(Keypoint descriptions in text)
*** Block opens ***

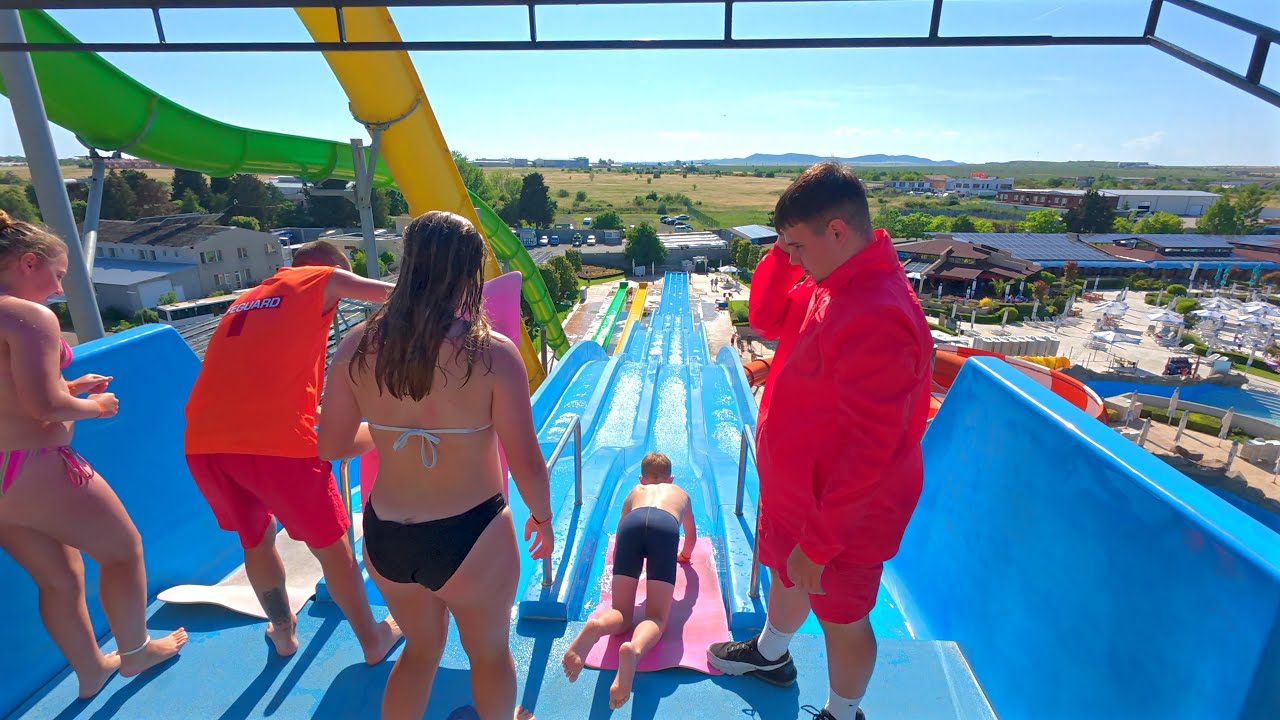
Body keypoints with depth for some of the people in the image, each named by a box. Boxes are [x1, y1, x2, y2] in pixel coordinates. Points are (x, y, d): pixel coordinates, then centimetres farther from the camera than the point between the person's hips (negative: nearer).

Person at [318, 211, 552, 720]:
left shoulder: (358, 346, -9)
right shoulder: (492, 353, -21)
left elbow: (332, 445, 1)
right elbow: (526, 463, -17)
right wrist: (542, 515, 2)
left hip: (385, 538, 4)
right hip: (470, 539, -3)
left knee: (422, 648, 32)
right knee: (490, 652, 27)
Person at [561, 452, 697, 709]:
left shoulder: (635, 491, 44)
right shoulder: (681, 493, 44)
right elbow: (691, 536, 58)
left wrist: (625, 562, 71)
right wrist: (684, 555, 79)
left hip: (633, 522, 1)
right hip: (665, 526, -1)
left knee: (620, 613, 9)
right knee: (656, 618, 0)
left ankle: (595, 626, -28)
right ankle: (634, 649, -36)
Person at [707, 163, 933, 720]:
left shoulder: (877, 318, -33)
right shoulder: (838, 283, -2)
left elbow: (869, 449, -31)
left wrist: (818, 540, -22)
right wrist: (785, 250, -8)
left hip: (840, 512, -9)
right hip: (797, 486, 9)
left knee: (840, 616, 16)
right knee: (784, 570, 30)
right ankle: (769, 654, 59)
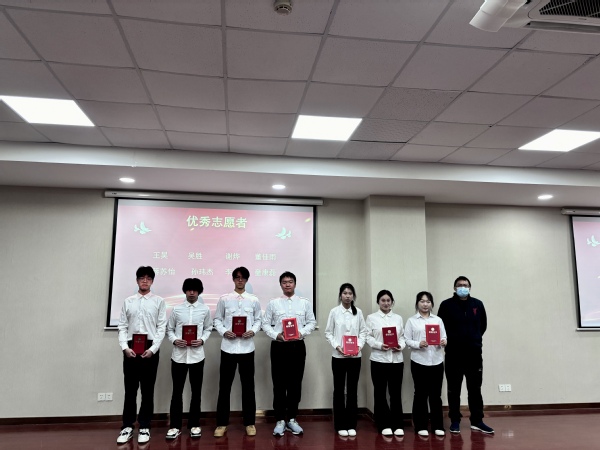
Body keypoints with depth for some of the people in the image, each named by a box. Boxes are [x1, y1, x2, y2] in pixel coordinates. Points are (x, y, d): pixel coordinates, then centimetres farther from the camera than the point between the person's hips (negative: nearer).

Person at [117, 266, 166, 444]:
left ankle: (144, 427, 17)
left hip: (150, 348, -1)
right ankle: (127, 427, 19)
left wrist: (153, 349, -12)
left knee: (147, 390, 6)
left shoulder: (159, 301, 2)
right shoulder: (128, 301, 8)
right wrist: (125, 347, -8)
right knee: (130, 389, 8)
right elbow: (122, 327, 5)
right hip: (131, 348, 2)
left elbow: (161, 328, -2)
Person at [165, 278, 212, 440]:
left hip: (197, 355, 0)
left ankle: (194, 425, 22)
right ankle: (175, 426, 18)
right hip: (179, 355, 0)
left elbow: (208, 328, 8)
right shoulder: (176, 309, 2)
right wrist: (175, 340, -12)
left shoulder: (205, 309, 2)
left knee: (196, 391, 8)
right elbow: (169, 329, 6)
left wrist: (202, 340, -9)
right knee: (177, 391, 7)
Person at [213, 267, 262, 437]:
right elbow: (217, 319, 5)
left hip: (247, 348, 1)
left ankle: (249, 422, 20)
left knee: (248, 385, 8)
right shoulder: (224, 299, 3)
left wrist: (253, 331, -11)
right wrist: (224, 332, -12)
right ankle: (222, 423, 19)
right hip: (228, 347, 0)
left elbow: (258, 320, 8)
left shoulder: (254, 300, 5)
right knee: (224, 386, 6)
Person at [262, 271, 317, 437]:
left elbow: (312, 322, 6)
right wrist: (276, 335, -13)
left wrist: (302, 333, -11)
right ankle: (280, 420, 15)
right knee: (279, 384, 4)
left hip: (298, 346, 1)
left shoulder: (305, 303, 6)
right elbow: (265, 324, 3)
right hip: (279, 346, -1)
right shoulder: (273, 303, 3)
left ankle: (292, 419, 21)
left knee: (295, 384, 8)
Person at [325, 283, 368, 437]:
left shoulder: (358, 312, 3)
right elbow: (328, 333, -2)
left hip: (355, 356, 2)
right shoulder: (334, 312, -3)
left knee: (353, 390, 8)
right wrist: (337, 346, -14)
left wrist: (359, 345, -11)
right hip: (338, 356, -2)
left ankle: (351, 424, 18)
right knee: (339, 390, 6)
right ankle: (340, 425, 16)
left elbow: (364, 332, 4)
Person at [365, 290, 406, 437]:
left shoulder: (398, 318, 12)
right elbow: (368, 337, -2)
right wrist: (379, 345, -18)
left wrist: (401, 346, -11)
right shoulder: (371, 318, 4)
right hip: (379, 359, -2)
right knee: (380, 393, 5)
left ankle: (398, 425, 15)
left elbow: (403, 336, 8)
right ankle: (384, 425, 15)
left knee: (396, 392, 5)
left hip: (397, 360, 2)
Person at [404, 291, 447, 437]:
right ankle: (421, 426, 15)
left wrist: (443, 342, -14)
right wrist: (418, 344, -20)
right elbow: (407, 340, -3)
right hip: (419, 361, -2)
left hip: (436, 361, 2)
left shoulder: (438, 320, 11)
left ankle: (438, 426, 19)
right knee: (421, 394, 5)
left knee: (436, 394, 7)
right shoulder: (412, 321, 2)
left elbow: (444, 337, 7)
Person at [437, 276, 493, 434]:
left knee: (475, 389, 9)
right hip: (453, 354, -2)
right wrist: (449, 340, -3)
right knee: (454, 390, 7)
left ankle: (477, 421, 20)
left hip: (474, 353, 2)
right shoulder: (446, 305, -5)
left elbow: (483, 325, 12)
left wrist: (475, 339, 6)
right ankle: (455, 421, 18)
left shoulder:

*** Block closes ***

**WORK REQUEST**
Rescale the stretch from the line containing "right knee: (279, 384, 4)" through the line containing "right hip: (379, 359, -2)". Rewrite every line in it, keeping the lines that give person boxes unchanged. Multiply each keypoint's x, y, and depth values by 0.2 and round them to whole numbers, with halves rounded up.

**REPLY**
right knee: (56, 77, 1)
left hip: (60, 69, 0)
left shoulder: (61, 61, 1)
right elbow: (53, 65, 1)
right hip: (56, 69, 0)
right shoulder: (55, 61, 1)
left ankle: (58, 84, 4)
left knee: (59, 77, 2)
Person at [325, 283, 368, 437]:
left shoulder: (72, 62, 1)
right elbow: (66, 67, 0)
left hip: (71, 71, 0)
right shoulder: (67, 62, -1)
left knee: (71, 78, 2)
right wrist: (67, 69, -3)
left wrist: (72, 69, -2)
right hip: (68, 71, 0)
left ankle: (70, 85, 4)
right knee: (68, 78, 1)
right ankle: (68, 85, 3)
left elbow: (73, 66, 1)
Person at [365, 290, 406, 437]:
left shoulder: (80, 64, 2)
right elbow: (74, 67, 0)
right wrist: (76, 69, -4)
left wrist: (80, 69, -2)
right shoulder: (74, 64, 1)
right hip: (76, 72, 0)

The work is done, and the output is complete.